# EJERCICIOS
a - Según el fragmento sobre el regreso de Fernando VII, ¿en qué fecha volvió el rey a España?
b - Modifica el fragmento sobre el regreso de Fernando VII desde "El regreso triunfal" hasta "que la elaboraron." y escribe de nuevo ese pasaje sustituyendo "verdugo" por "pregonero".
c - Prolonga el fragmento sobre el regreso de Fernando VII a partir del punto en que termina.

# FRAGMENTO

::::

El regreso triunfal de Fernando VII «el Deseado», el 22 de marzo de 1814, consagra el fracaso total de la expedición napoleónica. Pero no lleva a España la paz interior.
El pueblo español, apenas serenado de sus victorias contra el extranjero, va a pasar por nuevas pruebas. Ahora va a tener que gobernarse. Es más fácil echar al enemigo que elegir dirigentes. «¡Vivan las cadenas!», gritan los españoles al paso del Deseado. Y las cadenas vivieron.
Uno de los primeros actos de Fernando VII, que ambiciona continuar la política de los Reyes Católicos, es restablecer la Inquisición. Reanuda las relaciones diplomáticas con la Santa Sede, deroga el decreto de Carlos III sobre los jesuitas y devuelve al clero los antiguos privilegios. Al mismo tiempo, se niega a jurar la Constitución de Cádiz. Manda que el verdugo queme públicamente las actas de las Cortes que la elaboraron.

::::

[Datos almacenados del conjunto]
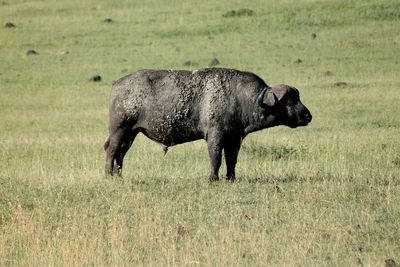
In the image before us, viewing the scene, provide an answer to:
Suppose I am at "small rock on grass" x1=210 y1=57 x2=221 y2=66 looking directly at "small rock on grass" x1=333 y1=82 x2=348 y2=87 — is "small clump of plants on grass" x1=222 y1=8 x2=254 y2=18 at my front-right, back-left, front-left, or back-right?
back-left

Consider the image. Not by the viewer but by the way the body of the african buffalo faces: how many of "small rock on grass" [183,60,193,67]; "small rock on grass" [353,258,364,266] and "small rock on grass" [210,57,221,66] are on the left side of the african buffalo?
2

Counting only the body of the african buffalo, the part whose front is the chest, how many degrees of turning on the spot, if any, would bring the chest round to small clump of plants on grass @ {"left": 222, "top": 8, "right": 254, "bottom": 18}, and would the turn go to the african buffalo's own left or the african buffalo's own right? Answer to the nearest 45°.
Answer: approximately 90° to the african buffalo's own left

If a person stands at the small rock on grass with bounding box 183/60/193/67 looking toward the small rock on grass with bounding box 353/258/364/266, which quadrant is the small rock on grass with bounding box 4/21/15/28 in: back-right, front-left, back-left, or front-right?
back-right

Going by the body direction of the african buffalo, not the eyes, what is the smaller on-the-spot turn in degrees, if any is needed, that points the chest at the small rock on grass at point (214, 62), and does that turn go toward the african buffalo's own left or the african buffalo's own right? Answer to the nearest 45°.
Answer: approximately 90° to the african buffalo's own left

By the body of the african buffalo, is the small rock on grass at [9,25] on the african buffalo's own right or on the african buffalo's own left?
on the african buffalo's own left

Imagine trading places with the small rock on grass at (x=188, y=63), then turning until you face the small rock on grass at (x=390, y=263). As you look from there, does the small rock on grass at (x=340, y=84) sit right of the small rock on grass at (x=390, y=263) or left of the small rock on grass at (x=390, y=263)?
left

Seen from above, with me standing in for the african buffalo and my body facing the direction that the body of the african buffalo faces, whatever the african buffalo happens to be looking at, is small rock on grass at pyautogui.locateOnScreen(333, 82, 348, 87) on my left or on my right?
on my left

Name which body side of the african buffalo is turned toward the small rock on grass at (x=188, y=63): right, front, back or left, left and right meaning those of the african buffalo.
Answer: left

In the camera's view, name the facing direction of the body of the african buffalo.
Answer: to the viewer's right

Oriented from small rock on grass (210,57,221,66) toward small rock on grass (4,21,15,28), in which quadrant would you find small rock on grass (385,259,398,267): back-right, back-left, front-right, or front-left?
back-left

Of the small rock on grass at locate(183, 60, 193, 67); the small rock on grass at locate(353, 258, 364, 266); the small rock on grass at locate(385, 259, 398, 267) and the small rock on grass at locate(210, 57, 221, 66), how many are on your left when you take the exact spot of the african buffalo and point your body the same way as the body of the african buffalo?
2
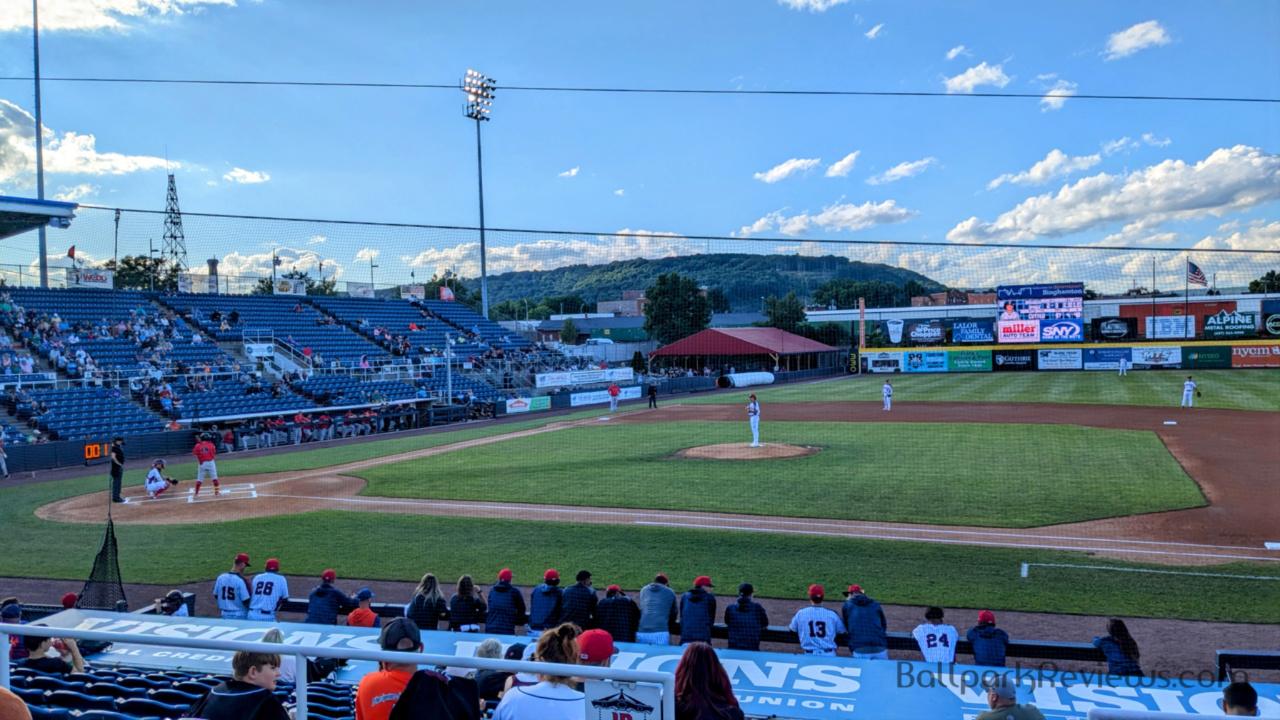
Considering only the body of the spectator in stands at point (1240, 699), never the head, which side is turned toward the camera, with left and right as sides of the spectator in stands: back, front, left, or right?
back

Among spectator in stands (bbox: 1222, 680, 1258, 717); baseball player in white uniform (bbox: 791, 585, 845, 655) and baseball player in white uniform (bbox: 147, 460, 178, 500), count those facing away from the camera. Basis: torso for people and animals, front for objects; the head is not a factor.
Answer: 2

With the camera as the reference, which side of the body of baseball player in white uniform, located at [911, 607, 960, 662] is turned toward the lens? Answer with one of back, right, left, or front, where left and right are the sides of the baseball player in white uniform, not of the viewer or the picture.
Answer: back

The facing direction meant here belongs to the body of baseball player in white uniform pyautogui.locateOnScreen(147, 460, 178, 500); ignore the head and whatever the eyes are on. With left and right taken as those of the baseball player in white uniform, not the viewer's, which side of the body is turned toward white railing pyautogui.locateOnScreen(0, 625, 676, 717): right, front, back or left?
right

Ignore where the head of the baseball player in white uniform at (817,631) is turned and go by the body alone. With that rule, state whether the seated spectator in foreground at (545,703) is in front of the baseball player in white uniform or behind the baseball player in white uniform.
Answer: behind

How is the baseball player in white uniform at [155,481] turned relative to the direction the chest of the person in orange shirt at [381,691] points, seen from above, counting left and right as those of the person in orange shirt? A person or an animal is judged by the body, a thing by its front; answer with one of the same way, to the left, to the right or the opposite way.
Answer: to the right

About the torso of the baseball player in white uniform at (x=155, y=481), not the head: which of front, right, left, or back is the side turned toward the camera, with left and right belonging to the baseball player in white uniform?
right

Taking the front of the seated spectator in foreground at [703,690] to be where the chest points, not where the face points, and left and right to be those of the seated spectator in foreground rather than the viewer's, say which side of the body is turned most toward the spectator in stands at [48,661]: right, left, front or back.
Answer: left

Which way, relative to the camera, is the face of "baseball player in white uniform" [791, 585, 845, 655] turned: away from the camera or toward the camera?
away from the camera

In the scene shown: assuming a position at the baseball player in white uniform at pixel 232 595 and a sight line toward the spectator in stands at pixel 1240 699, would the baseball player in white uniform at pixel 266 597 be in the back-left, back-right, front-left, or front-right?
front-left

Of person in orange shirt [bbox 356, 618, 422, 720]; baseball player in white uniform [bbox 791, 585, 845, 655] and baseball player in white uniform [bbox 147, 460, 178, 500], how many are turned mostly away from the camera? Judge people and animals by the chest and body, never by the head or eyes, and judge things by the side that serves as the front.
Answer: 2

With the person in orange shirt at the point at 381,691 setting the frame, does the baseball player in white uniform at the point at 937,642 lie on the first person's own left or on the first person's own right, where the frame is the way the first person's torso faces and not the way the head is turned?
on the first person's own right

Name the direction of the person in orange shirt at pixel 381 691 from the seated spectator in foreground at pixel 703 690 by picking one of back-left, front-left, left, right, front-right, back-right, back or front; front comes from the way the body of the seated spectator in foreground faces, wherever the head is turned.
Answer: left

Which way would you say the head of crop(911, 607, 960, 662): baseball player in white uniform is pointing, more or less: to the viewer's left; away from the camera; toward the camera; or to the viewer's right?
away from the camera

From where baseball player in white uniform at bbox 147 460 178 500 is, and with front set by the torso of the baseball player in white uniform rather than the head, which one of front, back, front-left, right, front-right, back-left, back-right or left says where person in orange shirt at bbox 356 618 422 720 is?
right

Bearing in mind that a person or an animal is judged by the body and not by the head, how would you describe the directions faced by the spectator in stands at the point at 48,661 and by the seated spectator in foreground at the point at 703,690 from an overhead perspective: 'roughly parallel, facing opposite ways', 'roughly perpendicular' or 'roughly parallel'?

::::

# RESPUESTAS POR EJERCICIO
a - El 22 de marzo de 1814.

b -
El regreso triunfal de Fernando VII «el Deseado», el 22 de marzo de 1814, consagra el fracaso total de la expedición napoleónica. Pero no lleva a España la paz interior.
El pueblo español, apenas serenado de sus victorias contra el extranjero, va a pasar por nuevas pruebas. Ahora va a tener que gobernarse. Es más fácil echar al enemigo que elegir dirigentes. «¡Vivan las cadenas!», gritan los españoles al paso del Deseado. Y las cadenas vivieron.
Uno de los primeros actos de Fernando VII, que ambiciona continuar la política de los Reyes Católicos, es restablecer la Inquisición. Reanuda las relaciones diplomáticas con la Santa Sede, deroga el decreto de Carlos III sobre los jesuitas y devuelve al clero los antiguos privilegios. Al mismo tiempo, se niega a jurar la Constitución de Cádiz. Manda que el pregonero queme públicamente las actas de las Cortes que la elaboraron.

c -
Ha empezado la guerra entre «absolutistas» y «constitucionales» o «liberales». Mientras Fernando VII y su camarilla gobiernan a su modo, acumulando brutalidades y torpezas, los liberales se organizan en secreto. La masonería española desempeña un papel predominante en la resistencia al absolutismo. Las sociedades secretas, suprimidas oficialmente, perseguidas por la policía fernandina, nunca desplegaron tanta actividad. Se infiltran en todos los medios y, entre sus afiliados, figuran ministros en el poder, diputados, oficiales de alta graduación. En el País Vasco, en Navarra y en Cataluña, el ejército, trabajado por las logias, se subleva.
Estos movimientos aislados son duramente reprimidos. Pero los liberales acaban por triunfar. El comandante Rafael Riego, héroe de la guerra de la Independencia, proclama en las Cabezas de San Juan, cerca de Cádiz, la constitución de 1812. Y, al frente del batallón de Asturias, se dirige a Madrid. Fernando VII que ha olido el peligro no espera su llegada para anunciar la convocatoria de las Cortes y su intención de jurar la constitución. Mientras las tropas del asturiano entran en Madrid y cantan el «himno de Riego» la Marsellesa liberal, se reúnen las Cortes precipitadamente. «Moderados» y «exaltados», aunque constitucionalistas unos y otros, se atacan violentamente.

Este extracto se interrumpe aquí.